** Records to use **
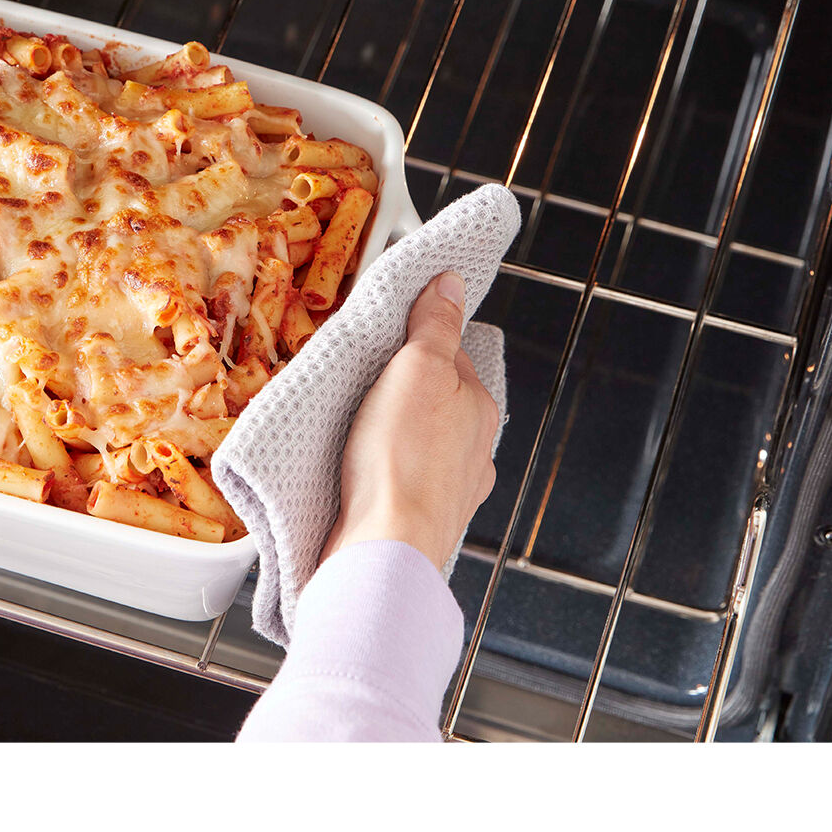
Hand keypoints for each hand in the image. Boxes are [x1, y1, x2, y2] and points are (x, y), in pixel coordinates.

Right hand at [323, 270, 500, 576]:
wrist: (385, 549)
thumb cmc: (401, 460)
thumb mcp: (416, 369)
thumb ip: (434, 326)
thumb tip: (450, 283)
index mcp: (477, 408)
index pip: (449, 353)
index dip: (415, 339)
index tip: (386, 335)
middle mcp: (474, 450)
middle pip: (435, 400)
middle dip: (402, 390)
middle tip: (362, 381)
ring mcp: (451, 489)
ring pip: (422, 444)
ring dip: (394, 434)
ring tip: (354, 428)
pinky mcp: (419, 520)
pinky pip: (402, 482)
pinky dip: (384, 473)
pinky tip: (359, 473)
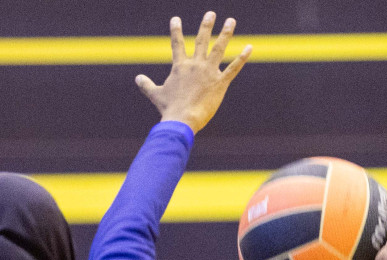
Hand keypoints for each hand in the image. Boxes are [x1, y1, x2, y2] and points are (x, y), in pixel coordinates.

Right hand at [136, 13, 251, 133]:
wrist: (182, 119)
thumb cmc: (169, 108)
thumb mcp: (155, 94)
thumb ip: (146, 84)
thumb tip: (137, 78)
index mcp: (180, 67)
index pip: (177, 44)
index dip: (176, 30)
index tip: (176, 19)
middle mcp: (195, 65)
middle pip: (201, 40)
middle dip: (206, 25)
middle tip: (211, 13)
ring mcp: (209, 72)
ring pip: (219, 48)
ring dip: (226, 33)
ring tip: (231, 21)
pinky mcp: (220, 83)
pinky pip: (233, 68)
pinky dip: (242, 57)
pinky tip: (249, 47)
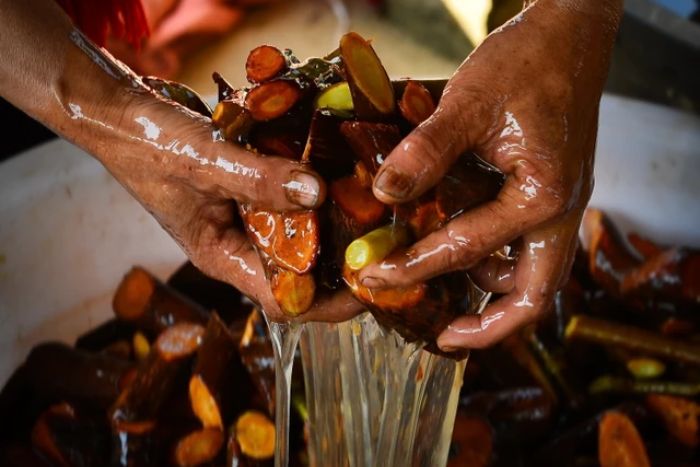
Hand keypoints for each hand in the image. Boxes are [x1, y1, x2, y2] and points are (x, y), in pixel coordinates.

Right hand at [97, 90, 360, 322]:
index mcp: (222, 257)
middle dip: (342, 267)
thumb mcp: (204, 160)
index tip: (369, 283)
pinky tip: (342, 176)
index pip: (284, 301)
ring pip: (299, 238)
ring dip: (333, 229)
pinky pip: (290, 203)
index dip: (329, 302)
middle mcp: (238, 245)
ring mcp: (244, 219)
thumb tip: (315, 193)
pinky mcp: (250, 192)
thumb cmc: (149, 143)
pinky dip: (315, 195)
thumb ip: (257, 179)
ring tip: (374, 213)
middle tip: (385, 245)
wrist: (121, 113)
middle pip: (299, 274)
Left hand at [357, 0, 621, 349]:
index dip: (417, 265)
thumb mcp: (469, 102)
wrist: (570, 33)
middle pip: (535, 294)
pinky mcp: (551, 190)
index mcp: (542, 195)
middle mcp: (561, 210)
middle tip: (445, 336)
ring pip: (536, 274)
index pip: (469, 249)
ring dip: (495, 293)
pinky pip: (530, 245)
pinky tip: (463, 249)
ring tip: (448, 298)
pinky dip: (499, 259)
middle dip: (491, 325)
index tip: (375, 276)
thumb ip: (427, 151)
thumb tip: (384, 191)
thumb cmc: (528, 60)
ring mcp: (561, 203)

** The problem **
Only one stretch of the entries above is needed: the lines from the one containing "index tip: (176, 19)" through the one containing "pinky pip: (290, 203)". Copy it exactly, without the pictures.

** Solution to this task **
index tip: (176, 19)
middle mcp: (195, 65)
middle pip: (201, 40)
middle dip: (206, 25)
middle tip: (211, 13)
ring mcp: (209, 72)
ring pip: (219, 48)
ring dip: (226, 33)
ring tip: (231, 21)
pinky mcp: (220, 83)
pinky pip: (233, 68)
pinky dip: (242, 57)
pinky tip: (249, 47)
Hand keypoints for each hand in the image. Boxes are [x1, y1, x2, y2] and points are (x, y), in pixel coordinates.

Right hand at [97, 90, 360, 322]:
index mcp: (222, 257)
middle dip: (342, 267)
thumb mcp: (204, 160)
index tip: (369, 283)
pinky tip: (342, 176)
index pip: (284, 301)
ring pip: (299, 238)
ring dip: (333, 229)
pinky pip: (290, 203)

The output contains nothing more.